A violin thriller in every way

Violinist Kim Bomsori [KYUTAI SHIM, DG]

After signing with Deutsche Grammophon (DG) earlier this year, Korean violinist Kim Bomsori released her very first album with the label on June 18. She became the third Korean artist to sign an exclusive deal with DG after pianist Cho Seong-jin and soprano Park Hye-sang.

After winning the ARD International Music Competition in 2016, the 31-year-old violinist began a tour of Europe, until the start of the pandemic. Instead of resting, Kim recorded her first DG album.

Entitled “Violin on Stage”, Kim mainly presents violin arrangements of opera and ballet pieces. The album has nine tracks.

It opens with “Polonaise Brillante No.1 Op.4” by Polish composer and violinist Hengryk Wieniawsk, followed by “Pas de Deux” from “The Nutcracker” by Tchaikovsky. The album also includes “Carmen Fantasy” by Franz Waxman and “Introduction and Rondo Capriccioso Op. 28” by Saint-Saëns. It ends with “Légende Op. 17” and “Fantaisie sur des themes du“ Faust ”by Gounod, op. 20. ”

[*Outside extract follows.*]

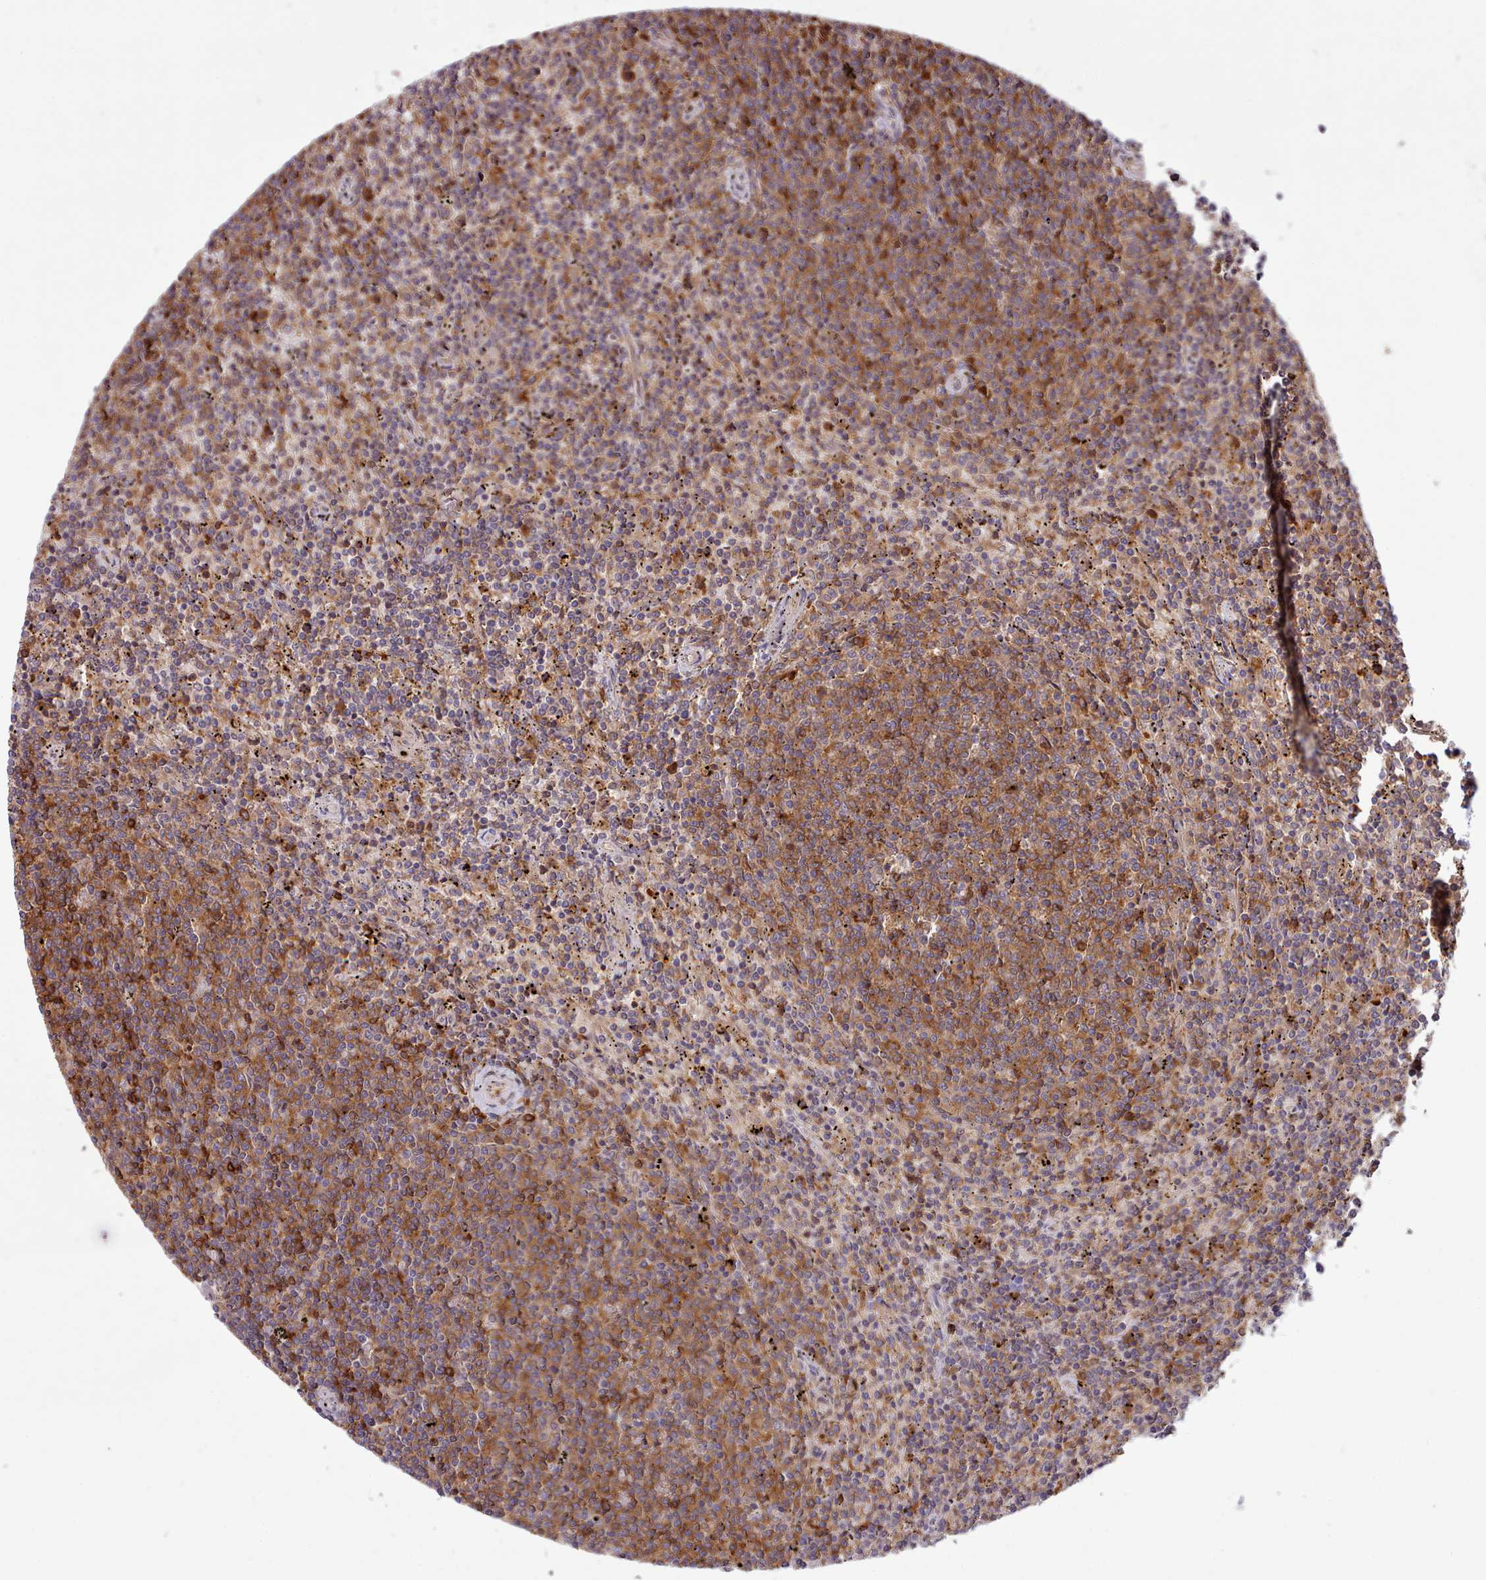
{"staining": {"intensity": "moderate", "quantity": ">75%", "location": "cytoplasmic/membranous"}, "tissue": "lymphoma", "cell_type": "Tumor cells", "image_type": "cancer", "snomed": [{"axis": "morphology", "description": "Malignant lymphoma, non-Hodgkin's type, Low grade"}, {"axis": "topography", "description": "Spleen"}], "caption": "IHC (DAB (3,3'-diaminobenzidine)) staining of lymphoma displays moderate cytoplasmic/membranous protein staining in approximately >75% of tumor cells.", "gene": "SLC4A9", "patient": {"sex": "female", "age": 50}}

“Legendary twentieth-century violinists such as Kreisler and Heifetz arranged opera arias or ballet music and performed them,” Kim said, adding that she recorded the album as if to “preserve this tradition “.

According to Kim, a friend listened to the album before release and described the experience similar to a thrilling action movie like “The Bourne Identity”.

“My friend told me that it was impossible to turn off the music even for a bathroom break because it was like watching an exciting, thrilling action movie that condensed emotional scenes,” said Kim. “I was quite happy with the feedback.”

The experience of recording the album, Kim says, was also “thrilling like an action movie.”

The NFM Wroclaw Philharmonic Orchestra accompanied the violinist under the direction of Giancarlo Guerrero at the National Music Forum in Wroclaw, Poland. To get to Poland from Germany, Kim usually takes a plane. But after finding out that international flights were impossible due to the pandemic, Kim and his team drove. Some members of the orchestra, as well as the conductor and soundmaster, tested positive for the coronavirus, so recording Kim’s debut album seemed like a “mission impossible.”

It continued to be delayed but eventually, “like a miracle” Kim recorded the album last December.

For her latest outing, the violinist said she wanted to describe what it feels like to “sing along with a violin”.

“While I was studying at the Julliard School in New York City, I got to see a lot of operas at the Metropolitan Opera House,” she said.

“Watching opera singers use their bodies as an instrument has inspired me a lot about the way I play the violin. I want to sing along with my violin.”

Kim said she feels so used to her violin that she can use it as her own voice.

“I decided to reflect the vocal qualities of the violin in the arrangements for the album,” Kim said. “I hope my performance can help listeners imagine scenes from operas and ballets and enjoy a moment of freedom through music.”

To promote her album, Kim toured the country with Russian pianist Ilya Rashkovsky on June 22, ending with a concert in Seoul on Saturday.